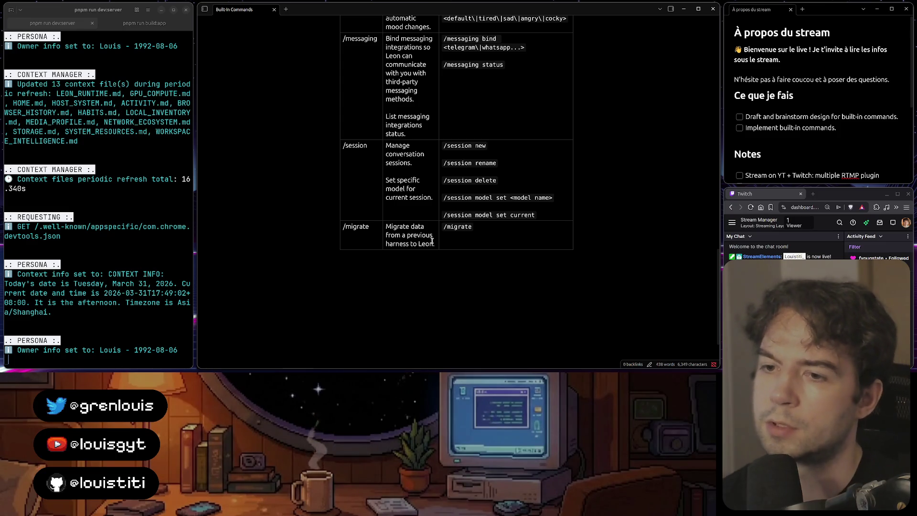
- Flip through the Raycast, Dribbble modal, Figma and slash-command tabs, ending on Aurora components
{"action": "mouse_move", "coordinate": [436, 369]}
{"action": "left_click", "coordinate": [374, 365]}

> **WHAT YOU NEED TO DO**:
Filter this listing and copy only the lines holding the word "action".

> **ANSWER FOR THIS EXERCISE**:
{"action": "mouse_move", "coordinate": [436, 369]}
{"action": "left_click", "coordinate": [374, 365]}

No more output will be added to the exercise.